CEO Andrew Mackenzie held talks with Donald Trump in January shortly before he took office as president and tried to persuade him to stick with the pact agreed in December 2015 in Paris.
Trump on Thursday said he was withdrawing from the deal, rejecting the advice of Mackenzie and many others, including his daughter Ivanka.
"We note, with disappointment, the decision to withdraw the U.S. from the Paris Climate Accord," BHP said in a statement.
"However, it does not impact our long-held support for the agreement which we believe provides a solid foundation for a global response to climate change and for the transition to a less than 2°C outcome."BHP is the world's biggest producer of coking coal and a major producer of iron ore, both of which are used in steel-making, a major source of carbon emissions.

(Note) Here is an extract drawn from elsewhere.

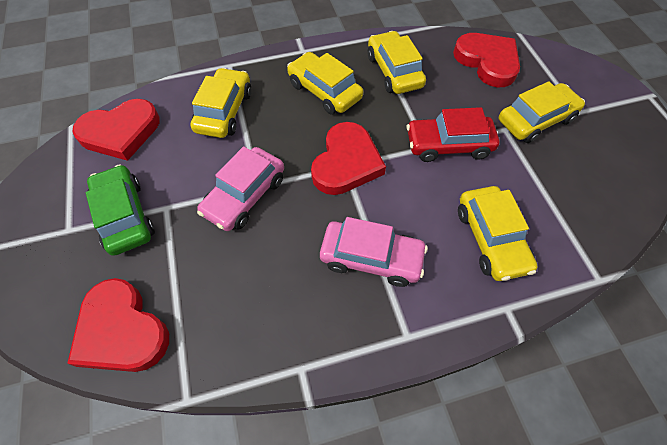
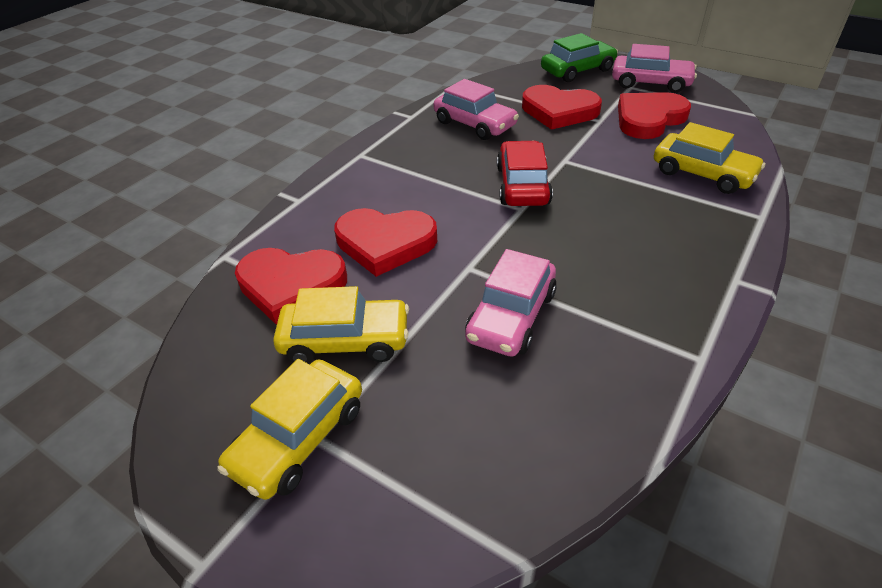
pink car: [197,146,284,231] [320,217,428,287] = 2 -> [433,79,519,140] [465,249,557,357] [612,44,697,93] = 3
yellow car: [190,68,252,138] [287,52,363,114] [368,31,426,94] [458,186,538,281] [499,81,585,143] = 5 -> [217,359,362,500] [273,286,409,364] [654,122,765,194] = 3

It has lent its backing to a carbon price to help curb emissions, invested in carbon capture and storage technology to sequester emissions produced by burning fossil fuel and says it regularly updates its portfolio to assess its sustainability.
While some small miners have said the Paris agreement could add to costs and limit options for exploration, other major miners, like BHP, have published sustainability reports that have explored the risk that investors could turn away from coal mines.
Glencore, which is the biggest shipper of export quality coal, says the fuel is likely to remain the cheapest source of energy for many emerging economies, but it is seeking to use more renewable energy for its own operations.
It had no comment on Trump's decision.